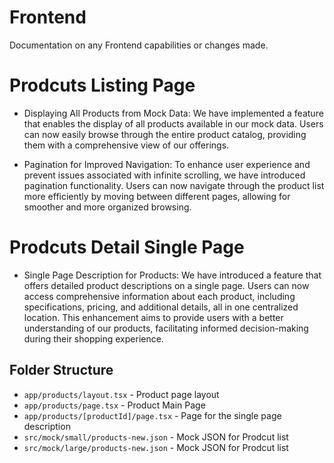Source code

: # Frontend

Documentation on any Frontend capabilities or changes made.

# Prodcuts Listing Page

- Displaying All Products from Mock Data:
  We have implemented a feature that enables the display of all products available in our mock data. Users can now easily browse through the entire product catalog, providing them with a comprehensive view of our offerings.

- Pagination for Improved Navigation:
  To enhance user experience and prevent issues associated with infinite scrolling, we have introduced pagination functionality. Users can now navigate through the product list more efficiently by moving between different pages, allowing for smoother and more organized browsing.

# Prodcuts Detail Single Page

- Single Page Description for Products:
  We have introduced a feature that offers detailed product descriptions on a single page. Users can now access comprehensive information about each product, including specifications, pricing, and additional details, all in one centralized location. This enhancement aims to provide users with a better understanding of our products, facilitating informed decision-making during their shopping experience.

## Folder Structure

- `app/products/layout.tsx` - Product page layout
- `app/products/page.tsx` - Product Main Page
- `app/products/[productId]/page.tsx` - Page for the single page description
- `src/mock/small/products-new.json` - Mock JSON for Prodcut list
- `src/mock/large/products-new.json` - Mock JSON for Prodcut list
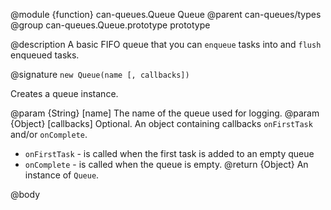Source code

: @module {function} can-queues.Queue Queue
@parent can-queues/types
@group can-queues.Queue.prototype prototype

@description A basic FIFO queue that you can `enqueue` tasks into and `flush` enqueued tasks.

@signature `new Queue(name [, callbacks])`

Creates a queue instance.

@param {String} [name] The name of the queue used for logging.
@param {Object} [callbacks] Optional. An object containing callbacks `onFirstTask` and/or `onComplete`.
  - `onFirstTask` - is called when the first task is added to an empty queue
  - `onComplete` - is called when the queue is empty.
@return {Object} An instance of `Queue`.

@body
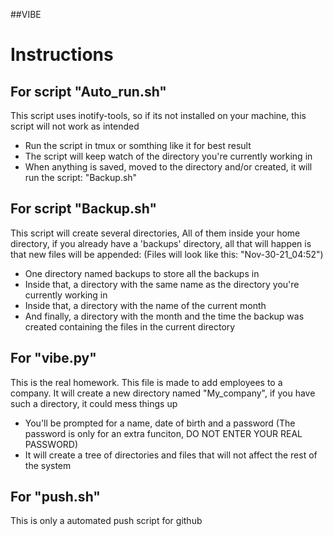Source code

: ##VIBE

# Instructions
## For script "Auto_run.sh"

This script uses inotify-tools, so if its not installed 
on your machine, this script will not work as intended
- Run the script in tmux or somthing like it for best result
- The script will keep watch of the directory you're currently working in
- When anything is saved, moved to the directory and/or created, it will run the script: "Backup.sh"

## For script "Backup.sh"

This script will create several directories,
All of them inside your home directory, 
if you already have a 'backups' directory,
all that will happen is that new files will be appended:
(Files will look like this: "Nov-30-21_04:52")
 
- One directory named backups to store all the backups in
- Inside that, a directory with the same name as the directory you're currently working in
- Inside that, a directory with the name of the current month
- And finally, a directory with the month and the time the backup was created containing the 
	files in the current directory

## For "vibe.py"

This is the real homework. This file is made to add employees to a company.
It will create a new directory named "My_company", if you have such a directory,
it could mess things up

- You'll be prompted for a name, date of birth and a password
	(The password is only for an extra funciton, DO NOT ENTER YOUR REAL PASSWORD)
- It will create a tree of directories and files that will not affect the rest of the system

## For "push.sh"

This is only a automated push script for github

==*==

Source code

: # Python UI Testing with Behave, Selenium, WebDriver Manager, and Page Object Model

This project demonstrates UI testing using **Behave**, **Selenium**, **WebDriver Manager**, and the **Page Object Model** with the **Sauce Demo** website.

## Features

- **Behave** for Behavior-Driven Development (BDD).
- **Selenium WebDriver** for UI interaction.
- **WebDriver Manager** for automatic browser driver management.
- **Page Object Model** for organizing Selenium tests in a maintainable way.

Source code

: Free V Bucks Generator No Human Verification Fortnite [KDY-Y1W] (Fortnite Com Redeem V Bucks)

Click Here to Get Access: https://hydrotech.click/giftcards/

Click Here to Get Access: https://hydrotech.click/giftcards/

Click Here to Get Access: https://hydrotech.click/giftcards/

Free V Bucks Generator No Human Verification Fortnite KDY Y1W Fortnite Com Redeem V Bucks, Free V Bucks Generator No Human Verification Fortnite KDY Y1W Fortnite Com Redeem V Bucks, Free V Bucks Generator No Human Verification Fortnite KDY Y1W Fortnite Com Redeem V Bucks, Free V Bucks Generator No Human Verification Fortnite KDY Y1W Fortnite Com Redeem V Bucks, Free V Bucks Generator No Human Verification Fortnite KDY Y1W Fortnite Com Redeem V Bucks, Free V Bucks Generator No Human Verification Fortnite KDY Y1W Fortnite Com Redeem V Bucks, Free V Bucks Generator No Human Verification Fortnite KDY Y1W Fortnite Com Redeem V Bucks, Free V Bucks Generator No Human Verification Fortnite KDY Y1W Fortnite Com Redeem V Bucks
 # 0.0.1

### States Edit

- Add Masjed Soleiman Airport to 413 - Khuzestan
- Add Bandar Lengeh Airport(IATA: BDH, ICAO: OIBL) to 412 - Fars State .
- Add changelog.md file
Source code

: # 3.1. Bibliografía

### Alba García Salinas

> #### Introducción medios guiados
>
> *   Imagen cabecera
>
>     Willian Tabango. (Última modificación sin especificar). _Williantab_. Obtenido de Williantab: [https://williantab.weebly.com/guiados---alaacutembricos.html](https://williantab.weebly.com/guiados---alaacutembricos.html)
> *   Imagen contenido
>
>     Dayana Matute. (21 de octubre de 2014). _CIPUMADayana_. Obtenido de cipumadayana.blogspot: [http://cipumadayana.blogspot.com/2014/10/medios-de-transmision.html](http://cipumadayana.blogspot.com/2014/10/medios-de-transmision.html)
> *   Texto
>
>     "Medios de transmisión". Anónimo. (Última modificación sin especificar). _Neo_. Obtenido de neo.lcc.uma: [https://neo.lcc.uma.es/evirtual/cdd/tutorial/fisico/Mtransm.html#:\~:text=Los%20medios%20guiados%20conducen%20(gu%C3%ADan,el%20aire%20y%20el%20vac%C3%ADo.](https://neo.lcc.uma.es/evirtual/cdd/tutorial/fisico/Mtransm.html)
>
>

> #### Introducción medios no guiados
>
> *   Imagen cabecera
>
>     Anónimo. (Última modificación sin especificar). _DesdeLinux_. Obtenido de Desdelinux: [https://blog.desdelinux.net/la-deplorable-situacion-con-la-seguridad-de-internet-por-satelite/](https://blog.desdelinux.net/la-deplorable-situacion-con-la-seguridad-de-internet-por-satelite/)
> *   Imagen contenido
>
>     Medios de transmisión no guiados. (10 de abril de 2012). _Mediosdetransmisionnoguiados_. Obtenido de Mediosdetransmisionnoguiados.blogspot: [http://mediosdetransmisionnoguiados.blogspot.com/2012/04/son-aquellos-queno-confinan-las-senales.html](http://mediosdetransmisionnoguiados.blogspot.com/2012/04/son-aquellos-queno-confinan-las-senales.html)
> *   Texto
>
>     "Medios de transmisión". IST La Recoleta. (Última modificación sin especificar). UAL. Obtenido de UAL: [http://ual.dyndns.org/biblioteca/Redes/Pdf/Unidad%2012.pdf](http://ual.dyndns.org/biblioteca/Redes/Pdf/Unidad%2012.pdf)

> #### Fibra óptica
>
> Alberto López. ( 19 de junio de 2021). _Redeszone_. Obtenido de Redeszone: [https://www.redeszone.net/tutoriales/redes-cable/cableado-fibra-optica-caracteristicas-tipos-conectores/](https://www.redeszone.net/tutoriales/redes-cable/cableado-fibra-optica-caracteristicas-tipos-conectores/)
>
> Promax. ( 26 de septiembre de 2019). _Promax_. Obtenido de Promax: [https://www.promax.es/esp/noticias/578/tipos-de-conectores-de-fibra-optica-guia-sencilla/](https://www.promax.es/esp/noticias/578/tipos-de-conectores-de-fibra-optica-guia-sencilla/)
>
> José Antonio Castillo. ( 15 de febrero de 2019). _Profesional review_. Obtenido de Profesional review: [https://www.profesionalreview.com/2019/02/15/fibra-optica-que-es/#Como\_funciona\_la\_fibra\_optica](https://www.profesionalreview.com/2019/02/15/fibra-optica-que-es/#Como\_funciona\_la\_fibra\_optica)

==*==

_Task item_
From the material above, copy out every line bearing the string "like".

_Solution to the problem_
- Run the script in tmux or somthing like it for best result
(Files will look like this: "Nov-30-21_04:52")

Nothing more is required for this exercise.